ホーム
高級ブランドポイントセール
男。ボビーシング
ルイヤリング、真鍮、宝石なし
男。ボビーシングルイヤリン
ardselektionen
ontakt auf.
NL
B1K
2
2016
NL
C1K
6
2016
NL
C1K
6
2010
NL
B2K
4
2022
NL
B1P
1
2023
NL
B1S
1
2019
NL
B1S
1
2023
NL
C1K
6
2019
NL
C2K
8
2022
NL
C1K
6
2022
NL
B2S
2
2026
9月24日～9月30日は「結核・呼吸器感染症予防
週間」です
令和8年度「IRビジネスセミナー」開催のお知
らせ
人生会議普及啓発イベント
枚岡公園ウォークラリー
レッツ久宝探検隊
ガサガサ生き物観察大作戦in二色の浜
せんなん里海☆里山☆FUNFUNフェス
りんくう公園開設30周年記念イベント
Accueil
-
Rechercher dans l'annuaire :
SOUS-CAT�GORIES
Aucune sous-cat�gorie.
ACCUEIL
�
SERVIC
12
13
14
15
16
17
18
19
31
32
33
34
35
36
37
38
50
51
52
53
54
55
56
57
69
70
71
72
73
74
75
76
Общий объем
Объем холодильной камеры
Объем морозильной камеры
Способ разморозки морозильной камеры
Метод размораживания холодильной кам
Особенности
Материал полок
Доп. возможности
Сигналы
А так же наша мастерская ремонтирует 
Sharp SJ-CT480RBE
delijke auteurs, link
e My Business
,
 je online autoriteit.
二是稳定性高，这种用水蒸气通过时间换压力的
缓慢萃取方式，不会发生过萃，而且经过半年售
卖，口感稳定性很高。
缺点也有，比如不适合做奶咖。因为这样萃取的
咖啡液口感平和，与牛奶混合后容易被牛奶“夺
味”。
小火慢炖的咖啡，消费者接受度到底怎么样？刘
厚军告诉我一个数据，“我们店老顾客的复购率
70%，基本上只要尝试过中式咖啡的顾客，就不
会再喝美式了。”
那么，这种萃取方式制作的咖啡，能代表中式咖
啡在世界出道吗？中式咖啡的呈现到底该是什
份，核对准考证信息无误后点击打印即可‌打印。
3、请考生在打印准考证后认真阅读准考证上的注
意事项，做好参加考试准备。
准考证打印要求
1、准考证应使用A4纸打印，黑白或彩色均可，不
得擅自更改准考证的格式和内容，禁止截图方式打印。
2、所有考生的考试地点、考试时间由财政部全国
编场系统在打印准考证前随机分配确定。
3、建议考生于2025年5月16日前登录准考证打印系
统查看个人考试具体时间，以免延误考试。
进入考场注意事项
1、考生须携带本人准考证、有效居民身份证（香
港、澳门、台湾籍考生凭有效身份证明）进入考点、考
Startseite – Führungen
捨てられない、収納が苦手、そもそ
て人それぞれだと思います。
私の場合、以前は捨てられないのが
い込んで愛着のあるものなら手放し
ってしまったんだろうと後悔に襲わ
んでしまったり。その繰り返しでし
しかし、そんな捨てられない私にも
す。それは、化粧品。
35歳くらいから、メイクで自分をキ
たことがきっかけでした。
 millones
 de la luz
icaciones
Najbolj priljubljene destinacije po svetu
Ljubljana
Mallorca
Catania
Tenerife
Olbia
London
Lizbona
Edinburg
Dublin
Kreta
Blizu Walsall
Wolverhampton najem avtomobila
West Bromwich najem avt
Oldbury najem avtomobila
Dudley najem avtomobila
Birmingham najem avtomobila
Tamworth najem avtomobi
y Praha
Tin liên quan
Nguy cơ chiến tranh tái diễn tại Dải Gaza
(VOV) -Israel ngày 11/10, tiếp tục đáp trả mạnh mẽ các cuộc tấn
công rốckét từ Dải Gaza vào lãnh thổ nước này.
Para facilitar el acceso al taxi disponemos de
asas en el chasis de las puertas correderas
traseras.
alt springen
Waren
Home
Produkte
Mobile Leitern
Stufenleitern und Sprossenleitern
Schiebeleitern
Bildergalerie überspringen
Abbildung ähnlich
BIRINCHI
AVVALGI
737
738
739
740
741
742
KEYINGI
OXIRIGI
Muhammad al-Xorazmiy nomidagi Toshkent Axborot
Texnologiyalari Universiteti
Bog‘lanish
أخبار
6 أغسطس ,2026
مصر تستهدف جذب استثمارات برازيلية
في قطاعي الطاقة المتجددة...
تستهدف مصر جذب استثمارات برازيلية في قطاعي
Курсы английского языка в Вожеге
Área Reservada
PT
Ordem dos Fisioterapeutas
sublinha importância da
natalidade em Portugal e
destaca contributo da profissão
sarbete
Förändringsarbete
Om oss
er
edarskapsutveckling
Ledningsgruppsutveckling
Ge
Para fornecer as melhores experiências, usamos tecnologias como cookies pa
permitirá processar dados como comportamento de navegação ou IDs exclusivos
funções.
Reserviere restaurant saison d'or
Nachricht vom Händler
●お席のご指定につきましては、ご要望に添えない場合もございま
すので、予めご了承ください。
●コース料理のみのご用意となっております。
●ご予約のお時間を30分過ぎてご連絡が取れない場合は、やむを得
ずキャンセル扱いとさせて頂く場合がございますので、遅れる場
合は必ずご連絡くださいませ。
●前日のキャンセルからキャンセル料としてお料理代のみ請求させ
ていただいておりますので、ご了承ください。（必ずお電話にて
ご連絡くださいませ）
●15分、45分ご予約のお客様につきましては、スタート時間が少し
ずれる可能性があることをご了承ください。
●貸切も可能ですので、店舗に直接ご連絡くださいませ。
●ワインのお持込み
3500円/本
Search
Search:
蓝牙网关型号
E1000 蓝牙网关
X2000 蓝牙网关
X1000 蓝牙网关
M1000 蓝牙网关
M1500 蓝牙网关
====
■ Your instructions ■
The answer must be the full listing, repeated exactly.

■ Written reply ■
ホーム
高級ブランドポイントセール
男。ボビーシング
ルイヤリング、真鍮、宝石なし
男。ボビーシングルイヤリン
ardselektionen
ontakt auf.
NL
B1K
2
2016
NL
C1K
6
2016
NL
C1K
6
2010
NL
B2K
4
2022
NL
B1P
1
2023
NL
B1S
1
2019
NL
B1S
1
2023
NL
C1K
6
2019
NL
C2K
8
2022
NL
C1K
6
2022
NL
B2S
2
2026
9月24日～9月30日は「結核・呼吸器感染症予防
週間」です
令和8年度「IRビジネスセミナー」開催のお知
らせ
人生会議普及啓発イベント
枚岡公園ウォークラリー
レッツ久宝探検隊
ガサガサ生き物観察大作戦in二色の浜
せんなん里海☆里山☆FUNFUNフェス
りんくう公園開設30周年記念イベント
Accueil
-
Rechercher dans l'annuaire :
SOUS-CAT�GORIES
Aucune sous-cat�gorie.
ACCUEIL
�
SERVIC
12
13
14
15
16
17
18
19
31
32
33
34
35
36
37
38
50
51
52
53
54
55
56
57
69
70
71
72
73
74
75
76
Общий объем
Объем холодильной камеры
Объем морозильной камеры
Способ разморозки морозильной камеры
Метод размораживания холодильной кам
Особенности
Материал полок
Доп. возможности
Сигналы
А так же наша мастерская ремонтирует 
Sharp SJ-CT480RBE
delijke auteurs, link
e My Business
,
 je online autoriteit.
二是稳定性高，这种用水蒸气通过时间换压力的
缓慢萃取方式，不会发生过萃，而且经过半年售
卖，口感稳定性很高。
缺点也有，比如不适合做奶咖。因为这样萃取的
咖啡液口感平和，与牛奶混合后容易被牛奶“夺
味”。
小火慢炖的咖啡，消费者接受度到底怎么样？刘
厚军告诉我一个数据，“我们店老顾客的复购率
70%，基本上只要尝试过中式咖啡的顾客，就不
会再喝美式了。”
那么，这种萃取方式制作的咖啡，能代表中式咖
啡在世界出道吗？中式咖啡的呈现到底该是什
份，核对准考证信息无误后点击打印即可‌打印。
3、请考生在打印准考证后认真阅读准考证上的注
意事项，做好参加考试准备。
准考证打印要求
1、准考证应使用A4纸打印，黑白或彩色均可，不
得擅自更改准考证的格式和内容，禁止截图方式打印。
2、所有考生的考试地点、考试时间由财政部全国
编场系统在打印准考证前随机分配确定。
3、建议考生于2025年5月16日前登录准考证打印系
统查看个人考试具体时间，以免延误考试。
进入考场注意事项
1、考生须携带本人准考证、有效居民身份证（香
港、澳门、台湾籍考生凭有效身份证明）进入考点、考
Startseite – Führungen
捨てられない、収納が苦手、そもそ
て人それぞれだと思います。
私の場合、以前は捨てられないのが
い込んで愛着のあるものなら手放し
ってしまったんだろうと後悔に襲わ
んでしまったり。その繰り返しでし
しかし、そんな捨てられない私にも
す。それは、化粧品。
35歳くらいから、メイクで自分をキ
たことがきっかけでした。
 millones
 de la luz
icaciones
Najbolj priljubljene destinacije po svetu
Ljubljana
Mallorca
Catania
Tenerife
Olbia
London
Lizbona
Edinburg
Dublin
Kreta
Blizu Walsall
Wolverhampton najem avtomobila
West Bromwich najem avt
Oldbury najem avtomobila
Dudley najem avtomobila
Birmingham najem avtomobila
Tamworth najem avtomobi
y Praha
Tin liên quan
Nguy cơ chiến tranh tái diễn tại Dải Gaza
(VOV) -Israel ngày 11/10, tiếp tục đáp trả mạnh mẽ các cuộc tấn
công rốckét từ Dải Gaza vào lãnh thổ nước này.
Para facilitar el acceso al taxi disponemos de
asas en el chasis de las puertas correderas
traseras.
alt springen
Waren
Home
Produkte
Mobile Leitern
Stufenleitern und Sprossenleitern
Schiebeleitern
Bildergalerie überspringen
Abbildung ähnlich
BIRINCHI
AVVALGI
737
738
739
740
741
742
KEYINGI
OXIRIGI
Muhammad al-Xorazmiy nomidagi Toshkent Axborot
Texnologiyalari Universiteti
Bog‘lanish
أخبار
6 أغسطس ,2026
مصر تستهدف جذب استثمارات برازيلية
في قطاعي الطاقة المتجددة...
تستهدف مصر جذب استثمارات برازيلية في قطاعي
Курсы английского языка в Вожеге
Área Reservada
PT
Ordem dos Fisioterapeutas
sublinha importância da
natalidade em Portugal e
destaca contributo da profissão
sarbete
Förändringsarbete
Om oss
er
edarskapsutveckling
Ledningsgruppsutveckling
Ge
Para fornecer as melhores experiências, usamos tecnologias como cookies pa
permitirá processar dados como comportamento de navegação ou IDs exclusivos
funções.
Reserviere restaurant saison d'or
Nachricht vom Händler
●お席のご指定につきましては、ご要望に添えない場合もございま
すので、予めご了承ください。
●コース料理のみのご用意となっております。
●ご予約のお時間を30分過ぎてご連絡が取れない場合は、やむを得
ずキャンセル扱いとさせて頂く場合がございますので、遅れる場
合は必ずご連絡くださいませ。
●前日のキャンセルからキャンセル料としてお料理代のみ請求させ
ていただいておりますので、ご了承ください。（必ずお電話にて
ご連絡くださいませ）
●15分、45分ご予約のお客様につきましては、スタート時間が少し
ずれる可能性があることをご了承ください。
●貸切も可能ですので、店舗に直接ご連絡くださいませ。
●ワインのお持込み
3500円/本
Search
Search:
蓝牙网关型号
E1000 蓝牙网关
X2000 蓝牙网关
X1000 蓝牙网关
M1000 蓝牙网关
M1500 蓝牙网关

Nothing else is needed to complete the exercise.